As Chief Minister, EMS guided the establishment of the Kerala State Institute of Languages, the Kerala Lalita Kala Academy, the Kerala Sangeetha Nataka Akademi and a number of institutions in honour of cultural personalities, including Kumaran Asan. EMS has written about every significant literary issue or personality in Kerala. Some of his early writings suffered from sectarian and dogmatic blemishes. In an introduction to a collection of his early essays titled Marxism and Malayalam Literature, which included his seminal work of 1937, EMS frankly admitted the drawbacks. He did not want to drop or amend any essay. His stand was let the people decide. On looking back, we realise that each essay in spite of their drawbacks, contributes to the main thread of ideas and evaluations that marked a turning point in the onward march of progressive literature and the arts in Kerala.
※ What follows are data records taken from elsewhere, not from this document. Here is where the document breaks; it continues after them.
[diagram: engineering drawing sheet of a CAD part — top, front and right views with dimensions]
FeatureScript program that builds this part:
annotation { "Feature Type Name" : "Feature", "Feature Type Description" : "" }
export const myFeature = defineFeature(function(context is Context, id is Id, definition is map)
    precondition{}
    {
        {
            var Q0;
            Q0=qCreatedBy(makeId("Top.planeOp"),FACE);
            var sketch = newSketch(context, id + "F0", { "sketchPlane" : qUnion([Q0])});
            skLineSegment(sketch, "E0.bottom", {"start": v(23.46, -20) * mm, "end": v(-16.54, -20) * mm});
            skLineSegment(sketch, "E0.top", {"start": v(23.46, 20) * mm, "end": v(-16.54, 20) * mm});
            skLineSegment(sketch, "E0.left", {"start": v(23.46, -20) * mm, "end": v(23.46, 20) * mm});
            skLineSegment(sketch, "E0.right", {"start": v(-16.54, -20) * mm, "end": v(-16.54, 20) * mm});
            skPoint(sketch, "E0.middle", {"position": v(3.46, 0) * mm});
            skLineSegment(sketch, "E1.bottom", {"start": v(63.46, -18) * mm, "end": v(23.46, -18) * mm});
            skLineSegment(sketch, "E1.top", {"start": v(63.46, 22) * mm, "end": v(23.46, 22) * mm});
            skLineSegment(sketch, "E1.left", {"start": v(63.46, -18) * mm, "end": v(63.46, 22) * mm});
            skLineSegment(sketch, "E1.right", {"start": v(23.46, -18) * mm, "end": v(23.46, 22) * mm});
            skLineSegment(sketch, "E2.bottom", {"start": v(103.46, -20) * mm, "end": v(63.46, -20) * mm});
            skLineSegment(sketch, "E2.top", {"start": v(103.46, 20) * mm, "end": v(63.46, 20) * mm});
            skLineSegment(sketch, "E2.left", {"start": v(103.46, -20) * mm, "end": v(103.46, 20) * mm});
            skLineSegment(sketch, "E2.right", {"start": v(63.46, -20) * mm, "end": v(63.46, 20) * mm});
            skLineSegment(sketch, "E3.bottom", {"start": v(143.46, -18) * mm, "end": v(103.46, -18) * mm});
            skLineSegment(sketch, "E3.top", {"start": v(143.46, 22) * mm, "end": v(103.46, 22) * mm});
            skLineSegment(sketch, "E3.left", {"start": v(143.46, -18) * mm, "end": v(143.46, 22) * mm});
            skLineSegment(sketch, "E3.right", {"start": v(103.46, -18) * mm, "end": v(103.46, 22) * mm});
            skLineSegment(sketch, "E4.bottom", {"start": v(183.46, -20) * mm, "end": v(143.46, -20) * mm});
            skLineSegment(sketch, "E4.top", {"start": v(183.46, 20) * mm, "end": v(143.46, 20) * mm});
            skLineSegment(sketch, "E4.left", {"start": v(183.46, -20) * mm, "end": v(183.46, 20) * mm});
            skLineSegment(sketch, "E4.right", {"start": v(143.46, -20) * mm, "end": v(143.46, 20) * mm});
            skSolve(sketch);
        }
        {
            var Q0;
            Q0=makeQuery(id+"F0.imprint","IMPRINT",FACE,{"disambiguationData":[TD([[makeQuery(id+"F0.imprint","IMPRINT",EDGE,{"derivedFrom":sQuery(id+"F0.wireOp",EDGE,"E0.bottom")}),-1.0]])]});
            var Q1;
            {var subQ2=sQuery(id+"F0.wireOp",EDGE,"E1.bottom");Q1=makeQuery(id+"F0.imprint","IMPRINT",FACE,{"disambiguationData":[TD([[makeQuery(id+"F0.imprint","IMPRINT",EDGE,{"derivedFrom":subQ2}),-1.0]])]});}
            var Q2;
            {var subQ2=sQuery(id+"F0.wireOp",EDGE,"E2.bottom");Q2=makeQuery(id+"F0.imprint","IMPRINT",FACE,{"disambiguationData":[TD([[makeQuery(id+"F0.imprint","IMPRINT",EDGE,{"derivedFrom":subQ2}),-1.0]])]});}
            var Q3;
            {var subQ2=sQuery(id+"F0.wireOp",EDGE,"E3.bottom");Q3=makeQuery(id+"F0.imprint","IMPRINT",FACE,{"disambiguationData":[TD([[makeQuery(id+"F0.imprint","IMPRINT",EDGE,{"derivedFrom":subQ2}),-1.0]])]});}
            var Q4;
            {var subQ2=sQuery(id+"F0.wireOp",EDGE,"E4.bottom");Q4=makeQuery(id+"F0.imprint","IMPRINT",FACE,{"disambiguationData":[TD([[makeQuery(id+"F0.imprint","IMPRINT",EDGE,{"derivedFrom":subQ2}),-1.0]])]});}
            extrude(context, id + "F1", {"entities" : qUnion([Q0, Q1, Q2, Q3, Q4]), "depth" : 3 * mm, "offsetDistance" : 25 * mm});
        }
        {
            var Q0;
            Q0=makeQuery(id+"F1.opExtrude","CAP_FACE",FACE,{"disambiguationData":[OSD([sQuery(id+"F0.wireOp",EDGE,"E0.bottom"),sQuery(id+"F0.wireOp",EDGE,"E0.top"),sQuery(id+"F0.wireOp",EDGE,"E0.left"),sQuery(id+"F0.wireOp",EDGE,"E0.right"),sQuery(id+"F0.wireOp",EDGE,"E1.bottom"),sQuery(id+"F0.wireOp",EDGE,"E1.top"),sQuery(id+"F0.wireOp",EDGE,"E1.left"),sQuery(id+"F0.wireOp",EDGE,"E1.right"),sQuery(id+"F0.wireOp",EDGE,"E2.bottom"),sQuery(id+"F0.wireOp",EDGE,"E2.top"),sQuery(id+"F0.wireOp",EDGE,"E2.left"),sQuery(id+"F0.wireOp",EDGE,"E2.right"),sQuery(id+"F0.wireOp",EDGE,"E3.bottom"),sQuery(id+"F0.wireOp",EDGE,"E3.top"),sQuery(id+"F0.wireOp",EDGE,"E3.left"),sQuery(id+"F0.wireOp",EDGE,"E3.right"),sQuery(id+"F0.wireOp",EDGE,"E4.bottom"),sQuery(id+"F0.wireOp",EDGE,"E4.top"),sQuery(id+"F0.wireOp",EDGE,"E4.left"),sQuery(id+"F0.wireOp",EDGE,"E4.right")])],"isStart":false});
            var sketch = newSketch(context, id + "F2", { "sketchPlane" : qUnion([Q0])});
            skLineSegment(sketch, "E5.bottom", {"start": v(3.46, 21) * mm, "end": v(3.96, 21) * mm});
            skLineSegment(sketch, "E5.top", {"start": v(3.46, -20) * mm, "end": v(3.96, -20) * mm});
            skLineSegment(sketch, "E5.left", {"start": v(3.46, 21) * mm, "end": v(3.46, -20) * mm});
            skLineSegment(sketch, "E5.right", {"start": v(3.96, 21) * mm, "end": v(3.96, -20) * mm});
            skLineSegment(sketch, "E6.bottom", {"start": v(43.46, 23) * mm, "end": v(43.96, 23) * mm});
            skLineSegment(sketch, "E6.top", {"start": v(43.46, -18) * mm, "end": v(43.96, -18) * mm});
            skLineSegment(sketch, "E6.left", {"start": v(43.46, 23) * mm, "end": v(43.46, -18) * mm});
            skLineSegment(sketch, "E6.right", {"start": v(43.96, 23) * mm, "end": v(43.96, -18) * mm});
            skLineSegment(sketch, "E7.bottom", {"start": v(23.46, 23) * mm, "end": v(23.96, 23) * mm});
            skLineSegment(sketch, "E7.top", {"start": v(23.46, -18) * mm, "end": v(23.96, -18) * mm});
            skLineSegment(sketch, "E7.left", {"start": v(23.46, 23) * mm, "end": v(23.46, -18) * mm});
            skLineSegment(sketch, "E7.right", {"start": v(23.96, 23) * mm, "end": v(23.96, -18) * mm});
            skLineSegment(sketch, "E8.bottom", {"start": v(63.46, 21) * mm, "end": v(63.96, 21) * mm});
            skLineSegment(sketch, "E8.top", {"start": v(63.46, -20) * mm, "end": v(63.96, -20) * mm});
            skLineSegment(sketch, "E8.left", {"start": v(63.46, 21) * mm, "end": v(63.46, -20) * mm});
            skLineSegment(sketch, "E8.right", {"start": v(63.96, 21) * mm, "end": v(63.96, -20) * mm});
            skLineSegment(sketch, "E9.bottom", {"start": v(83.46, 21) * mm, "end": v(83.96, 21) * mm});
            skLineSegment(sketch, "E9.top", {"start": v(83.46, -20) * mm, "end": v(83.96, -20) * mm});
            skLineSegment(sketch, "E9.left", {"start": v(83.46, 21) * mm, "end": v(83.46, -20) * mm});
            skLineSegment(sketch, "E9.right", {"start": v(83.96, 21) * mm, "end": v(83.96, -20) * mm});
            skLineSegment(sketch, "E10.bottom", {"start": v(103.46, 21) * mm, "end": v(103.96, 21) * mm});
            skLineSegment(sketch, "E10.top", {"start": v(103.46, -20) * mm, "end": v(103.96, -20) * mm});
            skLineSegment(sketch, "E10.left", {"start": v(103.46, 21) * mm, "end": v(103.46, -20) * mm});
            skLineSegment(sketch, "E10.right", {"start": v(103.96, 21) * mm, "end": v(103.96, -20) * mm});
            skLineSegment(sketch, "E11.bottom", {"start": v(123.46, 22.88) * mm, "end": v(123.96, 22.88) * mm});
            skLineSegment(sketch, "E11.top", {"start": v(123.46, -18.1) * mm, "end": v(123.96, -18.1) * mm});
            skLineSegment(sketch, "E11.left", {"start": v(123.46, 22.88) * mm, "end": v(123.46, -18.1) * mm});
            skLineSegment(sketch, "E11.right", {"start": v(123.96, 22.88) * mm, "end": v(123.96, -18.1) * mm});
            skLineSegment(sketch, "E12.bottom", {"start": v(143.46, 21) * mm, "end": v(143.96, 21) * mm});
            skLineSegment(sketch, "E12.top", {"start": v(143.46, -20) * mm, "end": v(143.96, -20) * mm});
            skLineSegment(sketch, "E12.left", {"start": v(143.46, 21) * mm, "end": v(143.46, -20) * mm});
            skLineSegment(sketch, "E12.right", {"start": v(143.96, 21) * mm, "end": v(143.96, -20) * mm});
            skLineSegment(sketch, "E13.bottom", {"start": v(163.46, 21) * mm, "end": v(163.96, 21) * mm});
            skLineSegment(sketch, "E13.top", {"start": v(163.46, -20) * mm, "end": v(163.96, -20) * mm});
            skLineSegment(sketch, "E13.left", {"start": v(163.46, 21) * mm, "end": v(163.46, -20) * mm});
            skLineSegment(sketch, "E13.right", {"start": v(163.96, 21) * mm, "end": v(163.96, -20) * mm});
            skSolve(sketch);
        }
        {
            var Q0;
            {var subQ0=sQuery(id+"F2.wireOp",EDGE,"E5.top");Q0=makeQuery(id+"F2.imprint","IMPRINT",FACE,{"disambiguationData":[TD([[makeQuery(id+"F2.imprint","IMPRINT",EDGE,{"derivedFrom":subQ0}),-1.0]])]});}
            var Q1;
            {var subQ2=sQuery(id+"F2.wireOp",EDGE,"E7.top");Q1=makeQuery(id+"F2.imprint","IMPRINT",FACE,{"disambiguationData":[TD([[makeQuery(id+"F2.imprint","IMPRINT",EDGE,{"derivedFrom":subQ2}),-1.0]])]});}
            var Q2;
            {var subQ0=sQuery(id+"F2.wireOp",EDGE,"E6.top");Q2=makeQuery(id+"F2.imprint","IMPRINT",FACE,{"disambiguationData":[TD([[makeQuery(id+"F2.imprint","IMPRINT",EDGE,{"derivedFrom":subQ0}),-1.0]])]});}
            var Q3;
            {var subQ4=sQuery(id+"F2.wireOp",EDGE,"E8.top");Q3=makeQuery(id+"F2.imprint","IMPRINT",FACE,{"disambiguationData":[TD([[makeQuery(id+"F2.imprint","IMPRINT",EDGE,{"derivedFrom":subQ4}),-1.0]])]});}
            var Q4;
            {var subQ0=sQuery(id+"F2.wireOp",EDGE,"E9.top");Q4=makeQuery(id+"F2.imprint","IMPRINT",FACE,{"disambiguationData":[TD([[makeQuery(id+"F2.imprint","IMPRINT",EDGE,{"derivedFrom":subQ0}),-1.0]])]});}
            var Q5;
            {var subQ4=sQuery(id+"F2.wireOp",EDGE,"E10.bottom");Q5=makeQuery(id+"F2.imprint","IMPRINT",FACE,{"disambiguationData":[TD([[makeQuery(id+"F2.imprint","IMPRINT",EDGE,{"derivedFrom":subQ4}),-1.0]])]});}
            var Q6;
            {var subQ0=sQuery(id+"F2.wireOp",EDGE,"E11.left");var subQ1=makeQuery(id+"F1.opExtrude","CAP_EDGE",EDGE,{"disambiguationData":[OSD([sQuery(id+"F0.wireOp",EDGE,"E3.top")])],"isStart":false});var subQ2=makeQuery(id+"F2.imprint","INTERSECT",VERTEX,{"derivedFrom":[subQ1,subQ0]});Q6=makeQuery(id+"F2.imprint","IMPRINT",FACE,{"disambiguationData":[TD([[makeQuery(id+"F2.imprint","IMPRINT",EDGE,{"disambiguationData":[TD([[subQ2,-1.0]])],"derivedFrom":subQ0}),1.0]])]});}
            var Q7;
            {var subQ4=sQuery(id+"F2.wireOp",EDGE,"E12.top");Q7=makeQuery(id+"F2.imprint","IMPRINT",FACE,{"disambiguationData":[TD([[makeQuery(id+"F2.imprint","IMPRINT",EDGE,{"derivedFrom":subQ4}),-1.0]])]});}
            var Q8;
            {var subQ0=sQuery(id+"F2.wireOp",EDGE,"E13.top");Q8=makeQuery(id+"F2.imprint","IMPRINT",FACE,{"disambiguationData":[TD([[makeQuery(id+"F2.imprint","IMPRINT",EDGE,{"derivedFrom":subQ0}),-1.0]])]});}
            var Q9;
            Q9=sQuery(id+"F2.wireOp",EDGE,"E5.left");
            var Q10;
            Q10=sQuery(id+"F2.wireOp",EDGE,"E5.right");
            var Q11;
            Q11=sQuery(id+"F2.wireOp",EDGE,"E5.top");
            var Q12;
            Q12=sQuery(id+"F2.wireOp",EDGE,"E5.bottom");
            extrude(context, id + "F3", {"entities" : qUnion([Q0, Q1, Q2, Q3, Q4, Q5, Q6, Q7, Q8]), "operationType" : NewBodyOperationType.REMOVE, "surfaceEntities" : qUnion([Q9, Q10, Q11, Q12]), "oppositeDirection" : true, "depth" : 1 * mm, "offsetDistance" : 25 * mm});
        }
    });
During the last decade and a half, EMS wrote a regular column on contemporary books. He reviewed books of all type - poetry, criticism, novel, shortstories, history and so on. The weekly series was like a running commentary on Kerala's literary panorama. Rarely in history has a man of action been a man of letters as well. EMS was one such rare combination. He said often that the struggle for a new culture and people's literature is as important as the struggle for jobs and wages, land and livelihood. He said that each strand of struggle complements and strengthens another strand.

One of his last wishes was to build a national forum for culture and the arts on the lines of IPTA and the PWA of the 1940s and 1950s. The new forum, he said, should take into consideration the current revolution in the media and the resultant growth and spread of cultural artforms. May we live up to the heritage of the Master and follow his footsteps into a 21st century world of art and letters.

P. Govinda Pillai, a Left intellectual, is a former Editor of the Desabhimani newspaper.